“I don’t know why they aren’t moving”, Michael said angrily. “Why can’t you just listen to me?”
He looked around again at the frozen figures, defying any of them to move. But they wouldn’t, no matter how many times he pushed or hit them or screamed at the top of his lungs.
“Let’s just calm down a bit, Michael”, she said. “If we can just stay calm, we’ll figure it out.” He seemed to be heading for a meltdown, and all she could do was try to bring him down, to try and get him back to whatever reality this is now.
“Michael, talk through it again. We were running from those cops. We ran into this store, and you yelled, ‘Dammit!’. Then everything froze.” She looked up at him as she spoke, walking slowly to him.
“Yeah,” he said, looking down grimly. “I just thought that if everyone was still I could run through faster. And then they were.” He was catching his breath, slowing himself down from running and the shock of what happened.
Michael and Denise stood in the middle of the candy store, slowly looking around. They hadn’t really stopped and just looked at everything, and as the shock wore off the awe set in. Time stood still for everything but them.
Fogs of powdered sugar hung in the air behind the counter, a clerk frozen in the mid-clap of her hands. Water from the tap behind the clerk stood under the faucet like an icicle, taunting gravity to put an end to it. The man at the door was still on one foot from being bumped by Michael, a frozen half-startled, half-angry look on his face. Out the windows, out on the sidewalk, they could see the officers forever trying to catch them, as a little girl and her doll looked on.
“You’ve stopped time. Crazy or not, you’ve stopped time,” she said. She hated admitting it out loud, but there was no other explanation.
“What if I can’t get it back?” he asked, “what if it’s stuck forever?” He looked at her with wide eyes, terrified that he may have broken the world. His mind raced, thinking of any other possible reason for what was happening and coming up empty.
“Well,” she said quietly. She took a few steps around him, slowly surveying, searching for some punch line confirming they are the joke. But nothing happened, and a small smile escaped her.
She looked out into the street, towards the cops that had been chasing them. “So what if it’s stuck forever. That means no one can ever get us again. We’d be free,” she said, her smile broadening.
“Free to do what?” he asked. “Everything’s frozen. Everything’s locked away from us.”
She smiled again at him. With a quick step she went to the counter, grabbed a piece of chocolate and stuffed it in her mouth without a second thought. She turned and walked over to him, and as she reached him she leaned her face in close to his. Her mix of chocolate and perfume was overwhelming, a goddess approaching with gifts from on high.
“Not everything is frozen,” she said. She moved in even closer, and let her top lip touch his bottom lip gently. “Some things are just getting warmed up.”

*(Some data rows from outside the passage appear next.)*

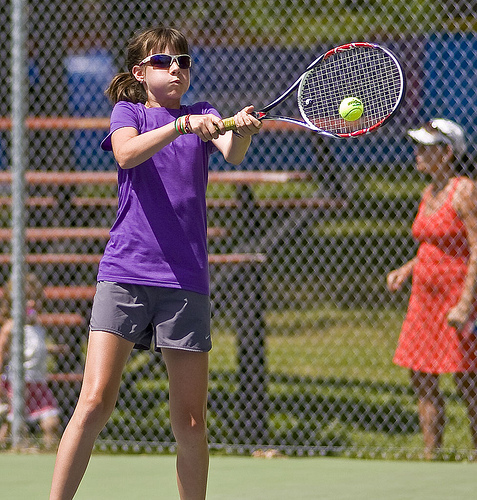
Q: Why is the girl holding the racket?
A: She is preparing to hit the ball.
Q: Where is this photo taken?
A: On a tennis court.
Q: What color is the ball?
A: Green.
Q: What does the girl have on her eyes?
A: Sunglasses.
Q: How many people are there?
A: Three.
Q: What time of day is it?
A: Daytime.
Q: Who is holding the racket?
A: A girl.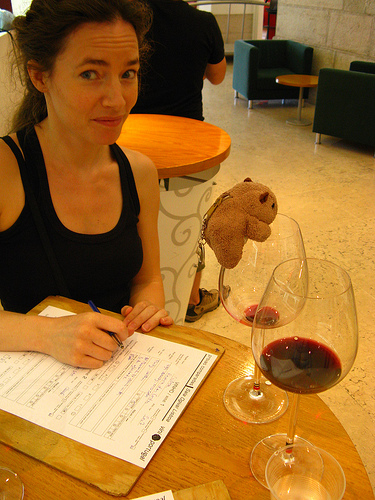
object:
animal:
[202, 176, 277, 269]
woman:
[0, 0, 175, 371]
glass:
[217, 212, 308, 424]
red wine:
[243, 304, 280, 326]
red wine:
[259, 335, 342, 396]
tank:
[0, 118, 146, 315]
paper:
[140, 345, 180, 392]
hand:
[49, 309, 129, 370]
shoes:
[185, 288, 221, 323]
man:
[130, 0, 226, 122]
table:
[116, 113, 231, 181]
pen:
[87, 299, 127, 351]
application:
[0, 304, 219, 469]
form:
[0, 303, 218, 469]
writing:
[0, 305, 220, 470]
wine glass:
[249, 256, 360, 493]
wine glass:
[218, 212, 307, 424]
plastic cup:
[263, 439, 345, 500]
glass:
[251, 257, 358, 491]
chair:
[232, 37, 313, 109]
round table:
[0, 292, 375, 500]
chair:
[312, 59, 374, 151]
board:
[0, 295, 226, 495]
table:
[276, 74, 318, 127]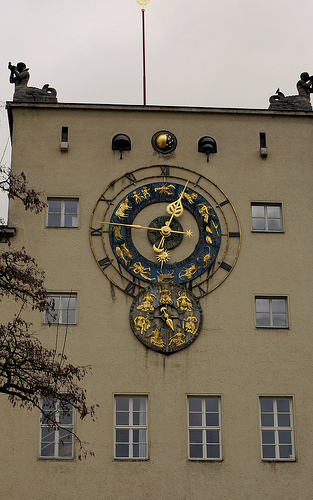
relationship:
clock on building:
[92, 158, 245, 321] [61, 73, 300, 380]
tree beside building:
[1, 132, 101, 461] [2, 99, 310, 498]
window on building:
[259, 394, 295, 462] [2, 99, 310, 498]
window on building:
[249, 202, 281, 232] [2, 99, 310, 498]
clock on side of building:
[85, 163, 243, 357] [2, 99, 310, 498]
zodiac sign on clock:
[108, 183, 220, 279] [97, 173, 233, 295]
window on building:
[44, 195, 80, 225] [2, 99, 310, 498]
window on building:
[41, 290, 76, 324] [2, 99, 310, 498]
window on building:
[252, 293, 287, 325] [2, 99, 310, 498]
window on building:
[39, 390, 75, 458] [2, 99, 310, 498]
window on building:
[112, 394, 150, 462] [2, 99, 310, 498]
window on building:
[187, 394, 223, 463] [2, 99, 310, 498]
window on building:
[107, 393, 148, 463] [2, 99, 310, 498]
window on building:
[27, 379, 81, 463] [51, 101, 296, 285]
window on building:
[103, 385, 163, 467] [51, 101, 296, 285]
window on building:
[175, 386, 236, 472] [51, 101, 296, 285]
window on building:
[247, 384, 302, 471] [51, 101, 296, 285]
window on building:
[36, 283, 84, 326] [51, 101, 296, 285]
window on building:
[255, 293, 289, 328] [51, 101, 296, 285]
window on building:
[41, 186, 85, 236] [51, 101, 296, 285]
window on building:
[249, 202, 281, 232] [51, 101, 296, 285]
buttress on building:
[251, 128, 276, 166] [2, 99, 310, 498]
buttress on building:
[55, 122, 73, 150] [2, 99, 310, 498]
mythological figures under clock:
[124, 286, 214, 355] [87, 163, 242, 300]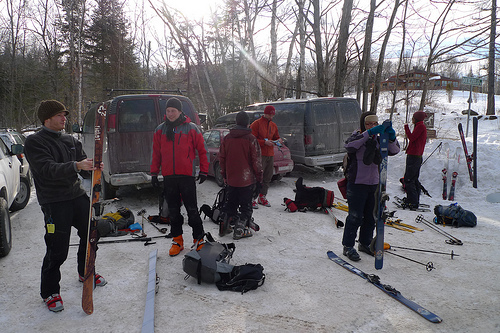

He let his uneasy feeling go as he moved his hand up her back. Uneasy about this situation or not, he wasn’t about to let her pass him by. She leaned in and nuzzled his neck, and as he reached up her back even farther he looked around slightly, making sure none of the frozen people were really watching.
He pulled back from her. She quietly put her fingers to his cheek, looking him in the eye. “What’s wrong?” she asked, “too many people around?” She still had a slight smile, but it slowly retreated as she looked at him.
“Something’s not right,” he said. “I don’t know what it is, but something’s not right.”
“Everyone is frozen you know. That’s not weird enough for you?” she said.
“No,” he said, “it’s almost like something moved. I don’t know what it is. Something’s different now. ”
Michael stormed around again, pushing and hitting the frozen people again. They didn’t budge. He ran his hand through the cloud of powdered sugar behind the counter. He could see the path that his hand made through the cloud, splitting the cloud in two. But the remainder still hung in the air, unchanged.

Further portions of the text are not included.